Поэтому-то так отвратительна картина, развернувшаяся на этом процессе. Не какой-нибудь слушатель, сохранивший в душе остатки сентиментальности и желающий даже в классовом враге видеть еще человеческий облик, а прокурор республики, по профессии не склонный к сентиментальности, искал на скамье подсудимых человека, от которого не надо было бы отвернуться с омерзением, искал, как ищут оазиса в пустыне. И глаз его мог задержаться только на А. А. Федотове, которому либерализм и рабочелюбие не помешали приветствовать в душе белые полчища русских помещиков, несущих крестьянству плеть, рабочему кандалы, а всей стране иностранное иго, которому все экономические знания общественной эволюции не помешали мечтать о вечном существовании капитализма.

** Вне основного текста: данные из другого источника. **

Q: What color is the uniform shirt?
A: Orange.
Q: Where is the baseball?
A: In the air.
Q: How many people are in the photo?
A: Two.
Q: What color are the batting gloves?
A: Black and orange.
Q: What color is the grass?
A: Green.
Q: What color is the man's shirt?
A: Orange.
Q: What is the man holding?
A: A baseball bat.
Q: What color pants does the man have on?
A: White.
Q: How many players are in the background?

Верность капитализму не помешала Федотову "лойяльло" приспособляться к советской власти, а "лойяльность" не помешала ему сползти к контрреволюции, загнавшей его в подворотню шпионских вертепов. Но ухо Крыленко, напряженно ловившее хотя бы самый неясный звук человеческого достоинства, услышало только крик взятки, пойманный судебным следователем. И на этот крик старый Тарас Бульба русского либерализма, герой контрреволюции А. А. Федотов ответил со вздохом: "Я здесь, сынок".

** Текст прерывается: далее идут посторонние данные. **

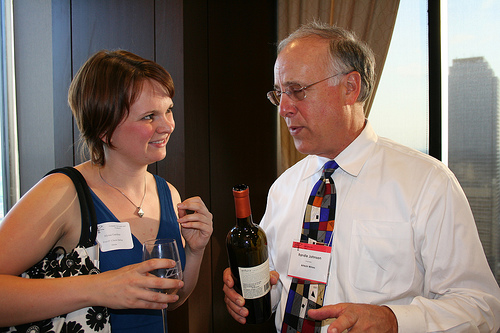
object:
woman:
[3, 40, 215, 332]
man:
[222, 21, 490, 332]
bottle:
[222, 186, 274, 332]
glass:
[140, 238, 184, 331]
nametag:
[286, 248, 331, 287]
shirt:
[246, 128, 488, 332]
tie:
[286, 165, 341, 332]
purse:
[11, 161, 111, 332]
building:
[441, 52, 499, 283]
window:
[274, 6, 499, 294]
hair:
[66, 53, 176, 164]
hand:
[89, 257, 185, 316]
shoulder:
[39, 170, 105, 226]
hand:
[222, 268, 274, 323]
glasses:
[267, 66, 352, 106]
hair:
[273, 25, 383, 99]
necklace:
[99, 170, 150, 219]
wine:
[225, 184, 279, 332]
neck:
[232, 184, 253, 219]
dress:
[82, 170, 184, 332]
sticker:
[92, 221, 134, 251]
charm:
[137, 208, 145, 218]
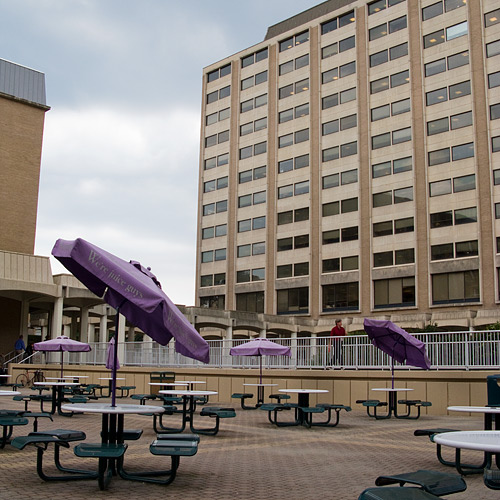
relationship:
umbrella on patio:
[49, 213, 258, 363] [111, 337, 498, 455]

Повторяю, дело не в эстетике, не в омерзении моральном. Дело в двух мирах -- в том мире, который выковывают рабочие на наших заводах, который создает крестьянин-колхозник, яростно борющийся с предрассудками своего мелкого собственнического мирка, и в том мире, который гниет на корню, заражая своим гниением все, что с ним связано. Цели этого мира, обреченного историей на гибель, не могут создавать героев. Они создают только авантюристов, аферистов, карьеристов. В гное этого мира тонут даже те остатки лучших человеческих традиций, которые живы у некоторых последышей капитализма.

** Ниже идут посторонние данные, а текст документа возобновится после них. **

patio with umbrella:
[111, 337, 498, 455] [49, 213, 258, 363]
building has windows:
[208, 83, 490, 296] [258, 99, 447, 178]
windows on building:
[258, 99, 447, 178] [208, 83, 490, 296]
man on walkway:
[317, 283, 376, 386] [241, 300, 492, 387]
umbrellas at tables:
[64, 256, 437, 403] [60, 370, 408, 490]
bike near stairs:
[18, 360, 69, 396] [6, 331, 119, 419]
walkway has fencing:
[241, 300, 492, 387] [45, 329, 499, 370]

Картина, которую представляли обвиняемые контрреволюционеры на процессе в Колонном зале, списана с самых выдающихся по своим знаниям представителей технического мира. Кто из специалистов хочет отвернуться от этой картины, кто хочет сказать, что он ее отвергает, тот должен заработать себе право на это. А право отмежеваться от этой картины нельзя получить только "лойяльностью", только исполнением принятых на себя обязательств, ибо и часть обвиняемых известное время была лойяльна и исполняла свои обязательства. Право это можно завоевать, только поняв, что такое капитализм, поняв необходимость бороться с ним, поняв, что такое социализм, и поняв необходимость сражаться за него. Когда интеллигентные люди, когда инженеры говорят: мы не политики,-- то надо им сказать: политика -- это судьба общества, это борьба за направление его развития. Не быть политиком -- это значит не знать, куда ты хочешь итти, и куда хочешь, чтобы шло общество. Такое незнание -- ложь, которая лопается, как мыльный пузырь, при первом же соприкосновении с борьбою двух миров. Не было на роду написано старому А. А. Федотову, что он кончит в тюрьме за измену стране, за шпионство и подготовку войны против своего отечества. Но раз он не выбрал твердо того пути, которым шагает история, то только от обстоятельств зависело, куда его заведет судьба.
Грехопадение А. А. Федотова не личная судьба, и поэтому она касается всего мира советской интеллигенции. Непривлекателен портрет А. А. Федотова, но очень поучителен.